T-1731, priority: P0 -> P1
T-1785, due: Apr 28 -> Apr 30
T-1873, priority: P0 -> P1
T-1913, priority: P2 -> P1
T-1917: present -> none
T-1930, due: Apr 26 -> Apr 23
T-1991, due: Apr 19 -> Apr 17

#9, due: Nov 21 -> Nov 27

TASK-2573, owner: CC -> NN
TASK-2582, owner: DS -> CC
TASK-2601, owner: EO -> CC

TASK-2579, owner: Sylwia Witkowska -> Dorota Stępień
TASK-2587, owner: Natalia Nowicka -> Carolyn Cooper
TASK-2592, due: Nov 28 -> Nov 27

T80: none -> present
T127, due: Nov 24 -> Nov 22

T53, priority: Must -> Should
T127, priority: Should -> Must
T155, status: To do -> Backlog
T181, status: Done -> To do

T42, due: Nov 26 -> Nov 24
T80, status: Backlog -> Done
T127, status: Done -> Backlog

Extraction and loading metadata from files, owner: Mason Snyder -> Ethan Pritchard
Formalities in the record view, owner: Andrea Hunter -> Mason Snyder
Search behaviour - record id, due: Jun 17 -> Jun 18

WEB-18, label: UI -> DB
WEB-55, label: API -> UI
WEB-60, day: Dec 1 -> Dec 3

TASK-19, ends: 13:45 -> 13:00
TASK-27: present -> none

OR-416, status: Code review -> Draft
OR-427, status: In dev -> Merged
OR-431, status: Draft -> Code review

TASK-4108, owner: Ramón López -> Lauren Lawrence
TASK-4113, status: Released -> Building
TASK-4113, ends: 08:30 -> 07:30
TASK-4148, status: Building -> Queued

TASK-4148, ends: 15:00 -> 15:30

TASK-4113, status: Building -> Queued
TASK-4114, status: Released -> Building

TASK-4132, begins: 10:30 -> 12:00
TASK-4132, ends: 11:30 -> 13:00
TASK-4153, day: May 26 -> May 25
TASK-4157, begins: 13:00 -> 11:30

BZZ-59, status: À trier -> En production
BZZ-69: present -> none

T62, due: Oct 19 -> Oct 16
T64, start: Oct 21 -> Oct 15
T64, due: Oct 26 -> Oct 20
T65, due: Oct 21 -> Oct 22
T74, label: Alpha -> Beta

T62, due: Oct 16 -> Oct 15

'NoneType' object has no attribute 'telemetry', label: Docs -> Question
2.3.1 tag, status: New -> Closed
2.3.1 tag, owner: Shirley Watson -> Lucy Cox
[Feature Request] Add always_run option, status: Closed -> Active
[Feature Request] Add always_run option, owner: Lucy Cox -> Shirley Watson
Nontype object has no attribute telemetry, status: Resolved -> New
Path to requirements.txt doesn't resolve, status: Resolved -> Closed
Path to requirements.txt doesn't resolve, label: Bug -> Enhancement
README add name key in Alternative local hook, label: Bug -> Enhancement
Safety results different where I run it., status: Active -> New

PROBLEM DESCRIPTION: Search the data for the string "Released" and say how many lines include it, giving only the number.

WRITTEN SOLUTION: 2